Problem requirements: If a line of the data below contains the string "Средний", copy it into your answer.

Start of Block

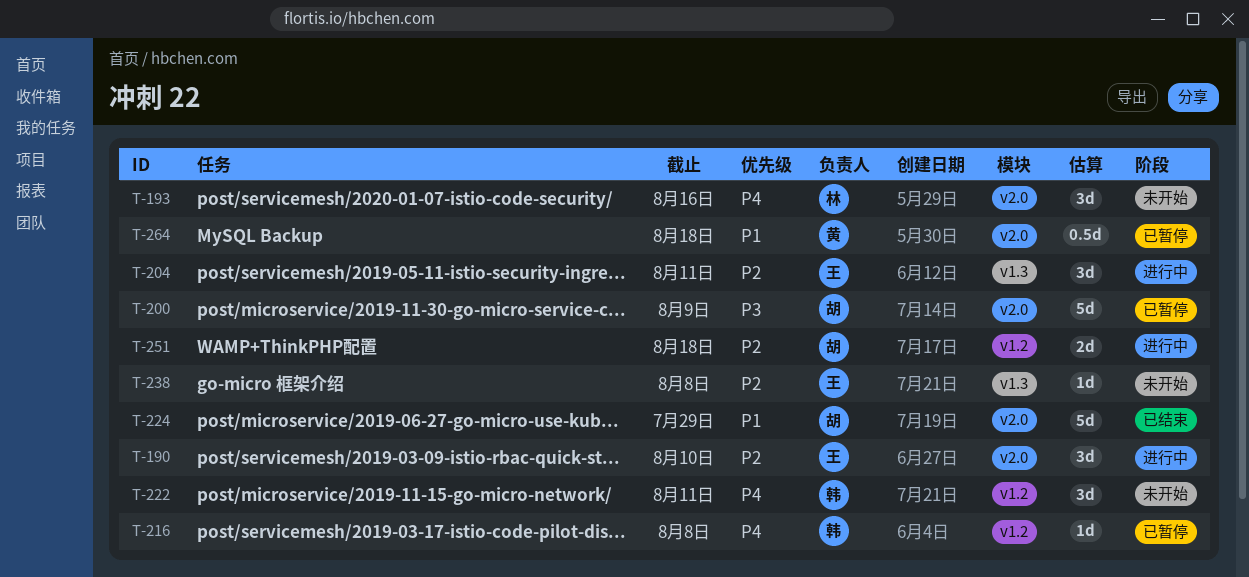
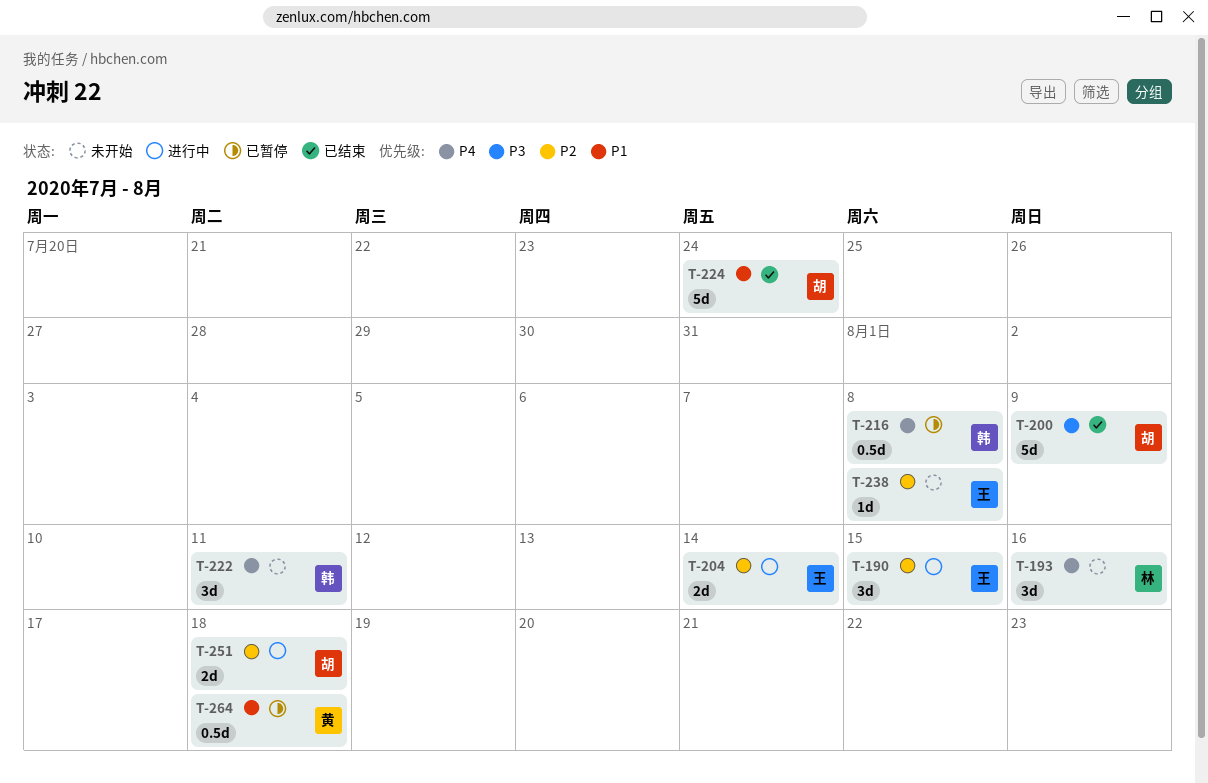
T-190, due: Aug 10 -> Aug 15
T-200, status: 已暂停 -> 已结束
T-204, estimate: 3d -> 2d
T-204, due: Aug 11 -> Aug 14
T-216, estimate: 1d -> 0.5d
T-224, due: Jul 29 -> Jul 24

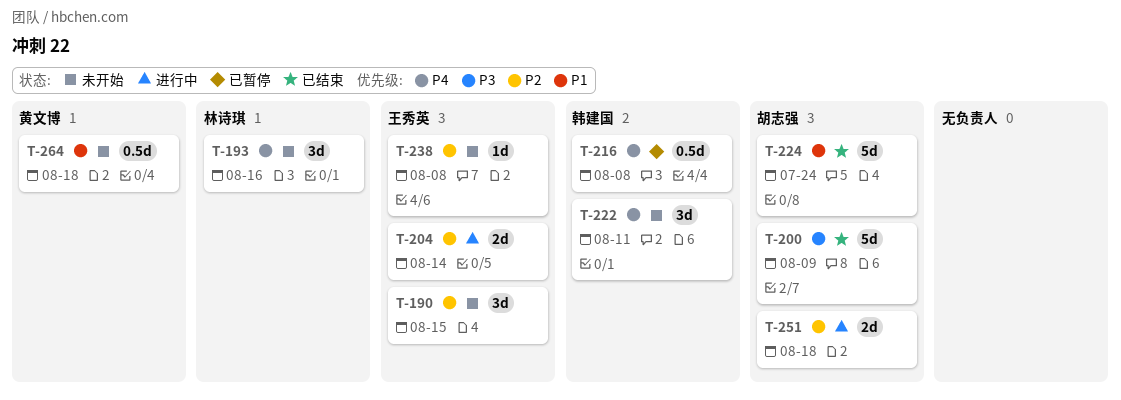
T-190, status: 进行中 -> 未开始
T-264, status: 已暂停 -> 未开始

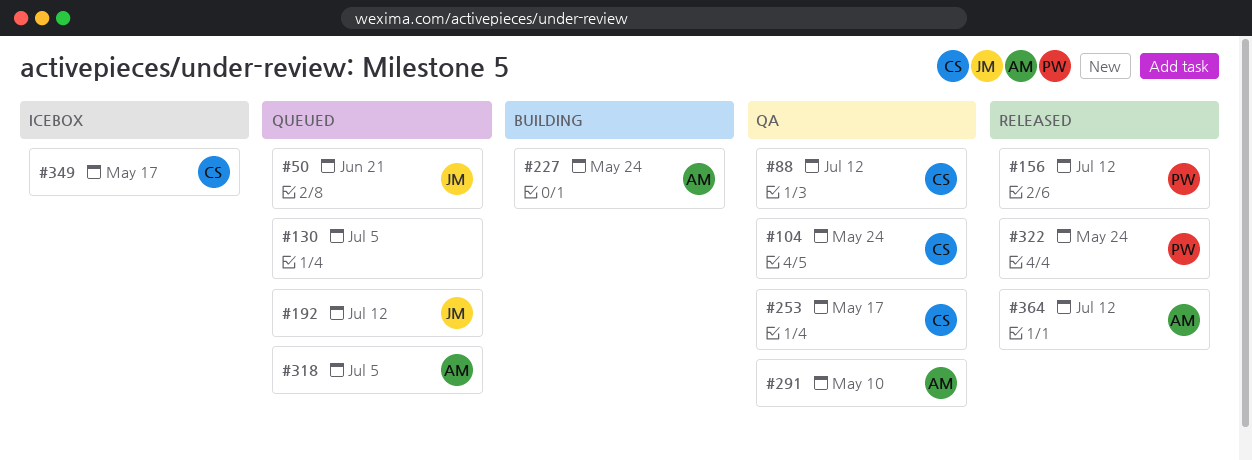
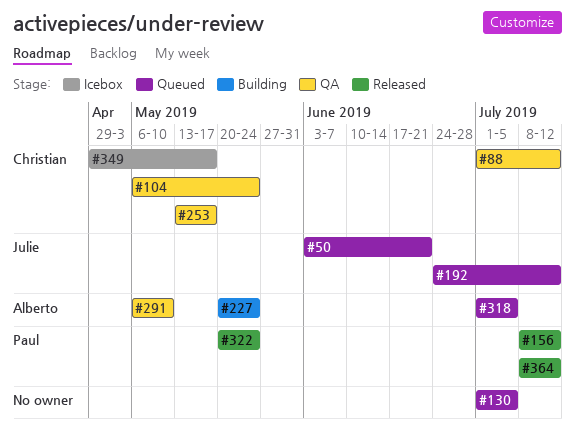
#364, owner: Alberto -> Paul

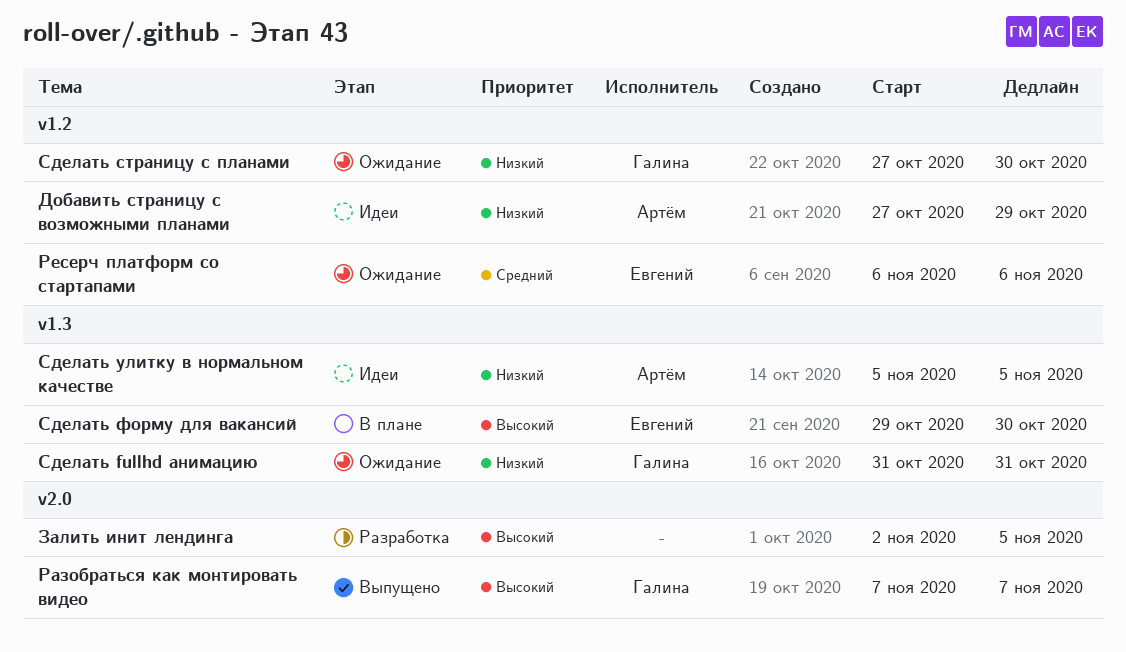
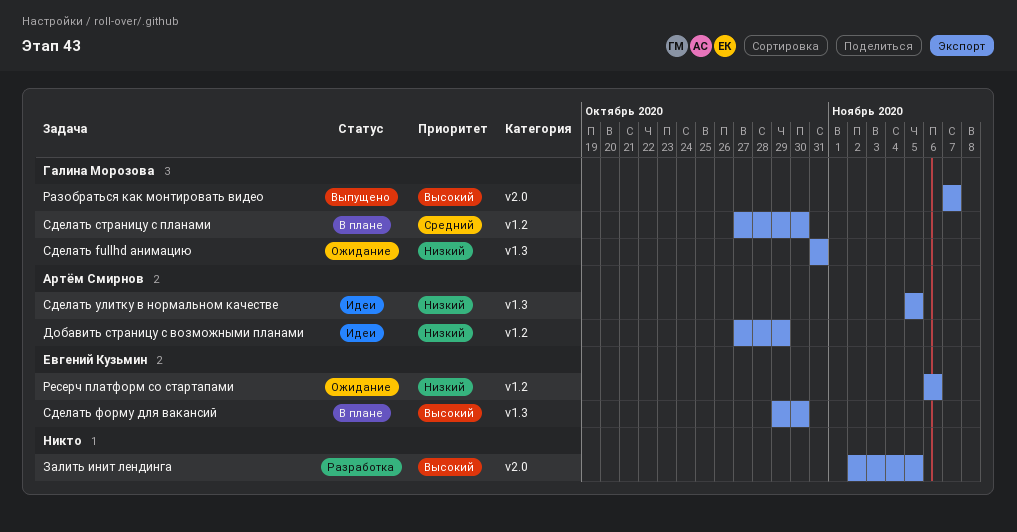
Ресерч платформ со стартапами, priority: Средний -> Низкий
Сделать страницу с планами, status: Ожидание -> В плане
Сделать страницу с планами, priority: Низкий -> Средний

End of Block

Exercise output:
Ресерч платформ со стартапами, priority: Средний -> Низкий
Сделать страницу с планами, priority: Низкий -> Средний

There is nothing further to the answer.